_取り組むこと_
a - 本文を読んで、次の問いに答えてください。
(i) 広島に召集された臨時帝国議会第七議会の会期は何日間でしたか。
(ii) 明治天皇が行在所と定めたのは、どこの庁舎ですか。
(iii) 「臨時帝国議会仮議事堂跡」は広島市のどこにありますか。
b - 本文の「国会は東京にあるものと思ったら、長い歴史の中で一度だけ地方で開かれたことがある。」を英語に訳してください。
c - 本文の「文部科学省の方の計らいで、国」から「なぜ広島で帝国議会が開催されたのか。説明板を読んでみよう。」までを、一字も変えずに書き写してください。

文部科学省の方の計らいで、国会を見学させてもらったことがある。第一委員会室や食堂などをチラッと見ただけであったが、日本の命運を左右する決定がこの場で為されているのかと思うと、特別な空間のように感じた。
国会は東京にあるものと思ったら、長い歴史の中で一度だけ地方で開かれたことがある。ここでも国運を賭けた決定が行われていた。
広島市中区基町に「臨時帝国議会仮議事堂跡」がある。
なぜ広島で帝国議会が開催されたのか。説明板を読んでみよう。
明治27年(1894)日清戦争のとき、宇品港が兵站基地となった関係もあって、明治天皇は広島に大本営を進められることとなった。
広島城内の第五師団司令部の庁舎を行在所と定めて、同年9月15日ここにおうつりになった。それにともなって政府の高官や要職が来広した。その後、翌28年4月戦争が終結して、天皇が帰京されるまでの約7か月余、広島市は事実上日本の首都となった。
この間、同年10月18日から7日間の会期で、臨時帝国議会第七議会が広島に召集された。そのため貴族院、衆議院の仮議事堂がこのあたりに仮設された。

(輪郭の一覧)

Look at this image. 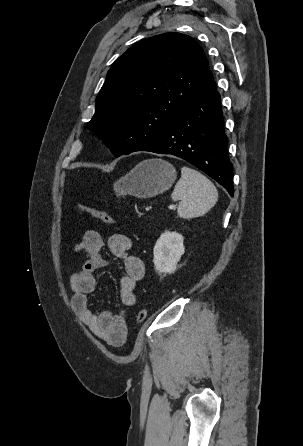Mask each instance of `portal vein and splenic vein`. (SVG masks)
<instances>
[{
	"instance_id": "portal-vein-and-splenic-vein-1",
	"label": "portal vein and splenic vein",
	"mask_w": 303,
	"mask_h": 446,
	"mask_svg": "<svg viewBox=\"0 0 303 446\" xmlns=\"http://www.w3.org/2000/svg\"><path fill=\"white\" fill-rule=\"evenodd\" d=\"M168 208H169L170 210H173V209L176 208V206H175V205H170V206H168Z\"/></svg>"
}]
</instances>
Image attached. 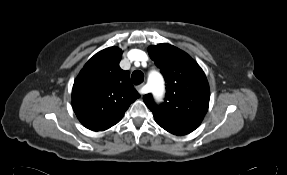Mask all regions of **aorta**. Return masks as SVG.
I'll list each match as a JSON object with an SVG mask.
<instances>
[{
  "label": "aorta",
  "instance_id": "1",
  "mask_svg": "<svg viewBox=\"0 0 287 175\" xmlns=\"http://www.w3.org/2000/svg\"><path fill=\"white\" fill-rule=\"evenodd\" d=\"M149 78H150V79L156 78V79H157L156 85H158V86H161V85H162V78H161V76H160L159 74L153 73V74L150 75Z\"/></svg>",
  "mask_w": 287,
  "mask_h": 175
}]
</instances>
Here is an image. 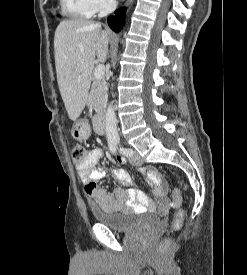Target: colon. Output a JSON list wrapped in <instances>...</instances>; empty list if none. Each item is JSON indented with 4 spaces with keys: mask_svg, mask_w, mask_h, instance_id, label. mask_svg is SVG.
<instances>
[{
    "mask_svg": "<svg viewBox=\"0 0 247 275\" xmlns=\"http://www.w3.org/2000/svg\"><path fill=\"white\" fill-rule=\"evenodd\" d=\"M86 155H87V151L85 147H83L82 145H75L73 147L72 158L76 163L82 162L85 159ZM94 190H95V185L92 183H89L85 186V191L87 194H92ZM172 197H173L172 206L177 208L174 214V218L172 220V228L174 230H178L183 225V221L185 218V211L182 208H179L181 204V199H182L180 190L177 188L174 189Z\"/></svg>",
    "mask_w": 247,
    "mask_h": 275,
    "instance_id": "colon-1",
    "label": "colon"
}]
</instances>
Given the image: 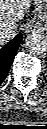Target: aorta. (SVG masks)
<instances>
[{"mask_svg": "<svg viewBox=\"0 0 47 129\" xmlns=\"http://www.w3.org/2000/svg\"><path fill=\"white\" fill-rule=\"evenodd\" d=\"M26 49L32 54H42L47 50L46 37L39 33L30 34L25 41Z\"/></svg>", "mask_w": 47, "mask_h": 129, "instance_id": "aorta-1", "label": "aorta"}]
</instances>
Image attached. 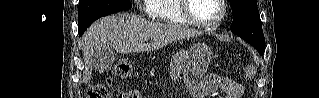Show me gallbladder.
Here are the masks:
<instances>
[{
  "label": "gallbladder",
  "instance_id": "gallbladder-1",
  "mask_svg": "<svg viewBox=\"0 0 319 98\" xmlns=\"http://www.w3.org/2000/svg\"><path fill=\"white\" fill-rule=\"evenodd\" d=\"M116 56L112 50H98L92 56V66L97 72H105L113 66Z\"/></svg>",
  "mask_w": 319,
  "mask_h": 98
}]
</instances>
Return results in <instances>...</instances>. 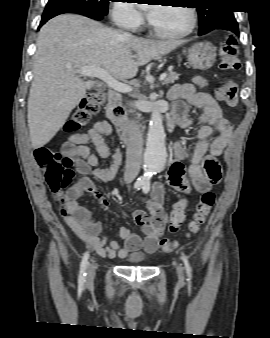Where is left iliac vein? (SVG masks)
I'll use <instances>...</instances> for the list:
<instances>
[{"label":"left iliac vein","instance_id":"obj_1","mask_svg":"<svg viewBox=\"0 0 270 338\" xmlns=\"http://www.w3.org/2000/svg\"><path fill=\"white\" fill-rule=\"evenodd\" d=\"M175 267H176V271H177V274H178V278H179L180 281H182L183 280V268L179 264H175Z\"/></svg>","mask_w":270,"mask_h":338}]
</instances>
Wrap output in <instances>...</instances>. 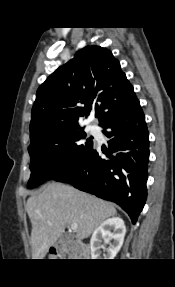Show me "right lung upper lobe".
<instances>
[{"mask_svg":"<svg viewBox=\"0 0 175 287\" xmlns=\"http://www.w3.org/2000/svg\"><path fill=\"white\" fill-rule=\"evenodd\" d=\"M137 101L111 51L87 46L38 88L30 124L31 143L77 128L91 109L101 123Z\"/></svg>","mask_w":175,"mask_h":287,"instance_id":"obj_1","label":"right lung upper lobe"}]
</instances>
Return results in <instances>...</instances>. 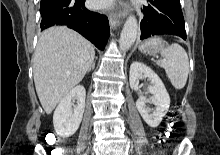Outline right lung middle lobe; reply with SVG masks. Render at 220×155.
Returning a JSON list of instances; mask_svg holds the SVG:
<instances>
[{
	"mask_svg": "<svg viewBox=\"0 0 220 155\" xmlns=\"http://www.w3.org/2000/svg\"><path fill=\"white\" fill-rule=\"evenodd\" d=\"M51 0H41V4L40 5H43V4H45V3H48V2H50Z\"/></svg>",
	"mask_w": 220,
	"mask_h": 155,
	"instance_id": "1",
	"label": "right lung middle lobe"
}]
</instances>
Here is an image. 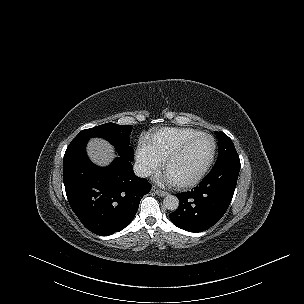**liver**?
Here are the masks:
<instances>
[{
    "instance_id": "liver-1",
    "label": "liver",
    "mask_w": 304,
    "mask_h": 304,
    "mask_svg": "<svg viewBox=\"0 0 304 304\" xmlns=\"http://www.w3.org/2000/svg\"><path fill=\"white\" fill-rule=\"evenodd\" d=\"M87 153L91 161L99 166L109 165L116 157L112 145L100 138L90 140Z\"/></svg>"
}]
</instances>
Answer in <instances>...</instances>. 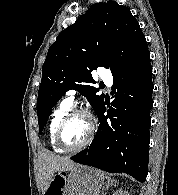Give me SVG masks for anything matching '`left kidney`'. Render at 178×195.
<instances>
[{"label": "left kidney", "instance_id": "obj_1", "mask_svg": "<svg viewBox=\"0 0 178 195\" xmlns=\"http://www.w3.org/2000/svg\"><path fill=\"white\" fill-rule=\"evenodd\" d=\"M112 195H129L128 192L123 191V190H117L116 192H114Z\"/></svg>", "mask_w": 178, "mask_h": 195}]
</instances>
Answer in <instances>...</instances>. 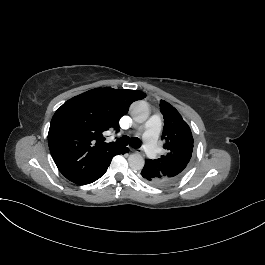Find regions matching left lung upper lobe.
Segmentation results:
<instances>
[{
	"instance_id": "1",
	"label": "left lung upper lobe",
	"mask_w": 265,
	"mask_h": 265,
	"mask_svg": "<svg viewBox=\"0 0 265 265\" xmlns=\"http://www.w3.org/2000/svg\"><path fill=\"white\" fill-rule=\"evenodd\" d=\"M160 110L164 117L162 139L165 140L166 155L158 160H149L170 183L178 181L186 172L193 152V137L190 127L179 112L165 100H160Z\"/></svg>"
}]
</instances>
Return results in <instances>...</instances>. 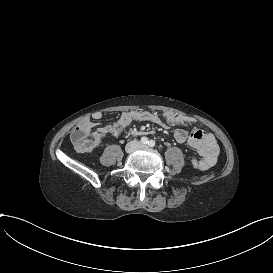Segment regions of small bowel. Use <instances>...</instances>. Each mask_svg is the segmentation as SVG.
Wrapping results in <instances>:
<instances>
[{"instance_id": "small-bowel-1", "label": "small bowel", "mask_w": 273, "mask_h": 273, "mask_svg": "<svg viewBox=\"0 0 273 273\" xmlns=\"http://www.w3.org/2000/svg\"><path fill=\"white\" fill-rule=\"evenodd\" d=\"M102 116L103 114L101 112L96 111L91 117L85 118L84 120L93 122L96 128L98 120H100ZM135 121H147L162 125L166 128H174V138L180 143H187L202 157L200 169L208 170L215 165L219 153V146L214 134L197 127L191 129L181 127L190 125L193 122L192 118L182 114L168 111L162 114L149 110L125 111L115 122L97 128L91 136L96 137L99 144L103 136L107 134L119 136L125 128Z\"/></svg>"}]
</instances>
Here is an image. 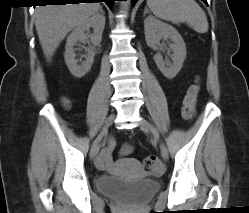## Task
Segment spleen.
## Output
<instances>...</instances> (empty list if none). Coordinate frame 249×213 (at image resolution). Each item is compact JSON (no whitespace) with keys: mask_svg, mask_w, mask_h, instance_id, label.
Here are the masks:
<instances>
[{"mask_svg":"<svg viewBox=\"0 0 249 213\" xmlns=\"http://www.w3.org/2000/svg\"><path fill=\"white\" fill-rule=\"evenodd\" d=\"M147 5L160 19L186 22L198 33L208 31L206 14L195 0H147Z\"/></svg>","mask_w":249,"mask_h":213,"instance_id":"spleen-1","label":"spleen"}]
</instances>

_各問の答え_
a -
(i) 7日間
(ii) 広島城内の第五師団司令部の庁舎
(iii) 広島市中区基町

b - I had assumed the Diet was always in Tokyo, but once in its long history it was held outside the capital.

c -
文部科学省の方の計らいで、国会を見学させてもらったことがある。第一委員会室や食堂などをチラッと見ただけであったが、日本の命運を左右する決定がこの場で為されているのかと思うと、特別な空間のように感じた。
国会は東京にあるものと思ったら、長い歴史の中で一度だけ地方で開かれたことがある。ここでも国運を賭けた決定が行われていた。
広島市中区基町に「臨時帝国議会仮議事堂跡」がある。
なぜ広島で帝国議会が開催されたのか。説明板を読んでみよう。